Entries taken from a collection:

▶

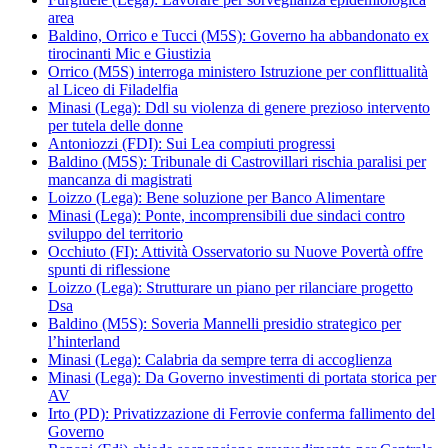
area
Baldino, Orrico e Tucci (M5S): Governo ha abbandonato ex
tirocinanti Mic e Giustizia
Orrico (M5S) interroga ministero Istruzione per conflittualità
al Liceo di Filadelfia
Minasi (Lega): Ddl su violenza di genere prezioso intervento
per tutela delle donne
Antoniozzi (FDI): Sui Lea compiuti progressi
Baldino (M5S): Tribunale di Castrovillari rischia paralisi per
mancanza di magistrati
Loizzo (Lega): Bene soluzione per Banco Alimentare
Minasi (Lega): Ponte, incomprensibili due sindaci contro
sviluppo del territorio
Occhiuto (FI): Attività Osservatorio su Nuove Povertà offre
spunti di riflessione
Loizzo (Lega): Strutturare un piano per rilanciare progetto
Dsa
Baldino (M5S): Soveria Mannelli presidio strategico per
l’hinterland
Minasi (Lega): Calabria da sempre terra di accoglienza
Minasi (Lega): Da Governo investimenti di portata storica per
AV
Irto (PD): Privatizzazione di Ferrovie conferma fallimento del
Governo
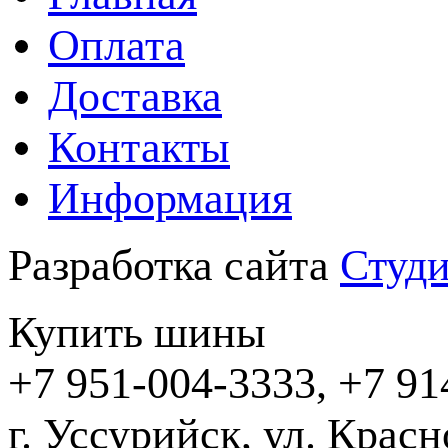
Оплата
Доставка
Контакты
Информация
Разработка сайта
Студи
Купить шины
+7 951-004-3333, +7 91
г. Уссурийск,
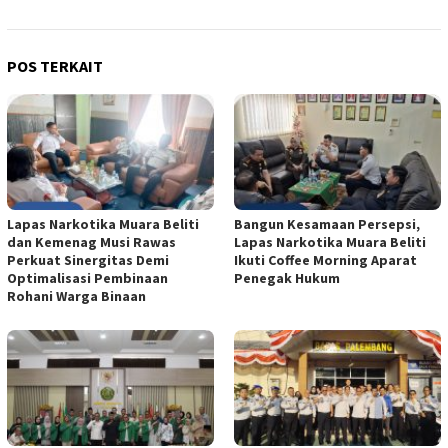
POS TERKAIT
Lapas Narkotika Muara Beliti
Bangun Kesamaan Persepsi,
dan Kemenag Musi Rawas
Lapas Narkotika Muara Beliti
Perkuat Sinergitas Demi
Ikuti Coffee Morning Aparat
Optimalisasi Pembinaan
Penegak Hukum
Rohani Warga Binaan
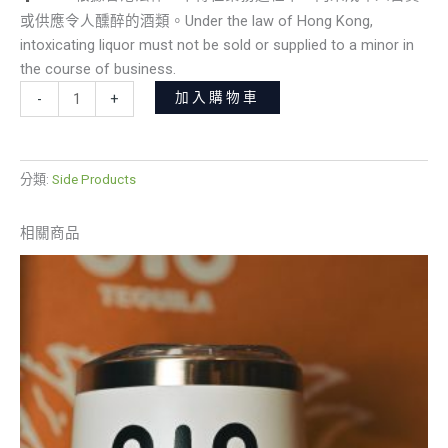
或供應令人醺醉的酒類。Under the law of Hong Kong,
intoxicating liquor must not be sold or supplied to a minor in
the course of business.
加入購物車
-
+
分類:
Side Products
相關商品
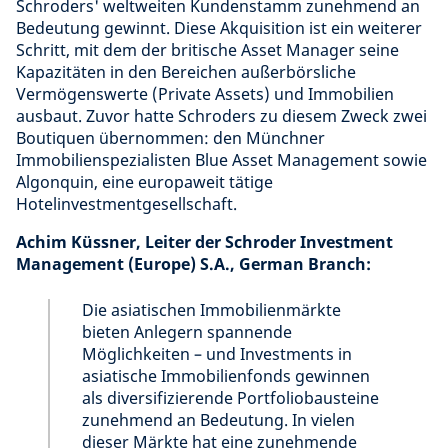
Schroders' weltweiten Kundenstamm zunehmend an
Bedeutung gewinnt. Diese Akquisition ist ein weiterer
Schritt, mit dem der britische Asset Manager seine
Kapazitäten in den Bereichen außerbörsliche
Vermögenswerte (Private Assets) und Immobilien
ausbaut. Zuvor hatte Schroders zu diesem Zweck zwei
Boutiquen übernommen: den Münchner
Immobilienspezialisten Blue Asset Management sowie
Algonquin, eine europaweit tätige
Hotelinvestmentgesellschaft.
Achim Küssner, Leiter der Schroder Investment
Management (Europe) S.A., German Branch:
Die asiatischen Immobilienmärkte
bieten Anlegern spannende
Möglichkeiten – und Investments in
asiatische Immobilienfonds gewinnen
als diversifizierende Portfoliobausteine
zunehmend an Bedeutung. In vielen
dieser Märkte hat eine zunehmende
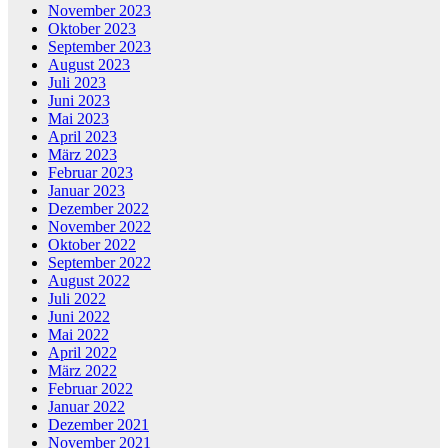
November 2023
Oktober 2023
September 2023
August 2023
Juli 2023
Juni 2023
Mai 2023
April 2023
März 2023
Februar 2023
Januar 2023
Dezember 2022
November 2022
Oktober 2022
September 2022
August 2022
Juli 2022
Juni 2022
Mai 2022
April 2022
März 2022
Februar 2022
Januar 2022
Dezember 2021
November 2021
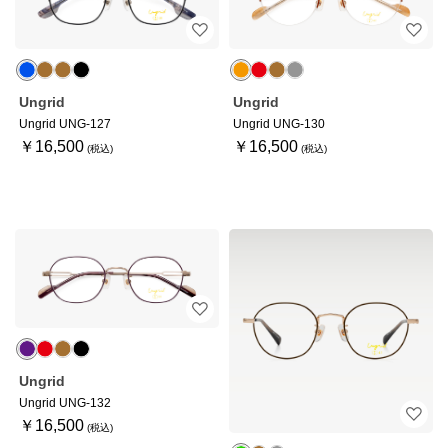
Ungrid
Ungrid
Ungrid UNG-127
Ungrid UNG-130
￥16,500
￥16,500
Ungrid
Ungrid UNG-132
￥16,500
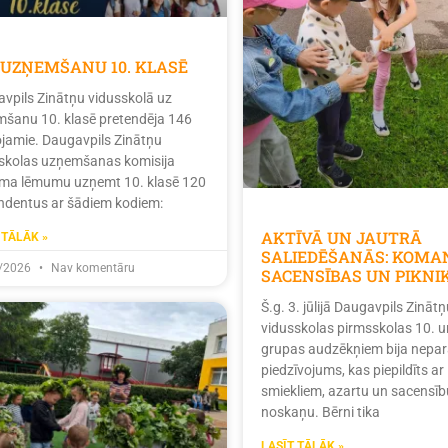
 UZŅEMŠANU 10. KLASĒ
vpils Zinātņu vidusskolā uz
šanu 10. klasē pretendēja 146
tojamie. Daugavpils Zinātņu
skolas uzņemšanas komisija
ma lēmumu uzņemt 10. klasē 120
ndentus ar šādiem kodiem:
AKTĪVĀ UN JAUTRĀ
 TĀLĀK »
SALIEDĒŠANĀS: KOMA
/2026
Nav komentāru
SACENSĪBAS UN PIKNI
Š.g. 3. jūlijā Daugavpils Zinātņ
vidusskolas pirmsskolas 10. u
grupas audzēkņiem bija nepar
piedzīvojums, kas piepildīts ar
smiekliem, azartu un sacensīb
noskaņu. Bērni tika
LASĪT TĀLĀK »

◀

WORK ORDER:
Where a picture appears, omit it; otherwise reproduce each line above from the first to the one with "Vermögenswerte (Private Assets)", inclusive.

ANSWER AREA:
area
Baldino, Orrico e Tucci (M5S): Governo ha abbandonato ex
tirocinanti Mic e Giustizia
Orrico (M5S) interroga ministero Istruzione per conflittualità
al Liceo di Filadelfia
Minasi (Lega): Ddl su violenza di genere prezioso intervento
per tutela delle donne
Antoniozzi (FDI): Sui Lea compiuti progressi
Baldino (M5S): Tribunale di Castrovillari rischia paralisi per
mancanza di magistrati
Loizzo (Lega): Bene soluzione per Banco Alimentare
Minasi (Lega): Ponte, incomprensibili due sindaci contro
sviluppo del territorio
Occhiuto (FI): Attività Osservatorio su Nuove Povertà offre
spunti di riflessione
Loizzo (Lega): Strutturare un piano per rilanciare progetto
Dsa
Baldino (M5S): Soveria Mannelli presidio strategico per
l’hinterland
Minasi (Lega): Calabria da sempre terra di accoglienza
Minasi (Lega): Da Governo investimenti di portata storica per
AV
Irto (PD): Privatizzazione di Ferrovie conferma fallimento del
Governo
Оплата
Доставка
Контакты
Информация
Разработка сайта
Студи
Купить шины
+7 951-004-3333, +7 91
г. Уссурийск,
POS TERKAIT
Lapas Narkotika Muara Beliti
Bangun Kesamaan Persepsi,
dan Kemenag Musi Rawas
Lapas Narkotika Muara Beliti
Perkuat Sinergitas Demi
Ikuti Coffee Morning Aparat
Optimalisasi Pembinaan
Penegak Hukum
Rohani Warga Binaan
或供應令人醺醉的酒類。Under the law of Hong Kong,
intoxicating liquor must not be sold or supplied to a minor in
the course of business.
加入購物車
-
+
分類:
Side Products
相關商品
Schroders' weltweiten Kundenstamm zunehmend an
Bedeutung gewinnt. Diese Akquisition ist ein weiterer
Schritt, mit dem der britische Asset Manager seine
Kapazitäten in den Bereichen außerbörsliche
Vermögenswerte (Private Assets) und Immobilien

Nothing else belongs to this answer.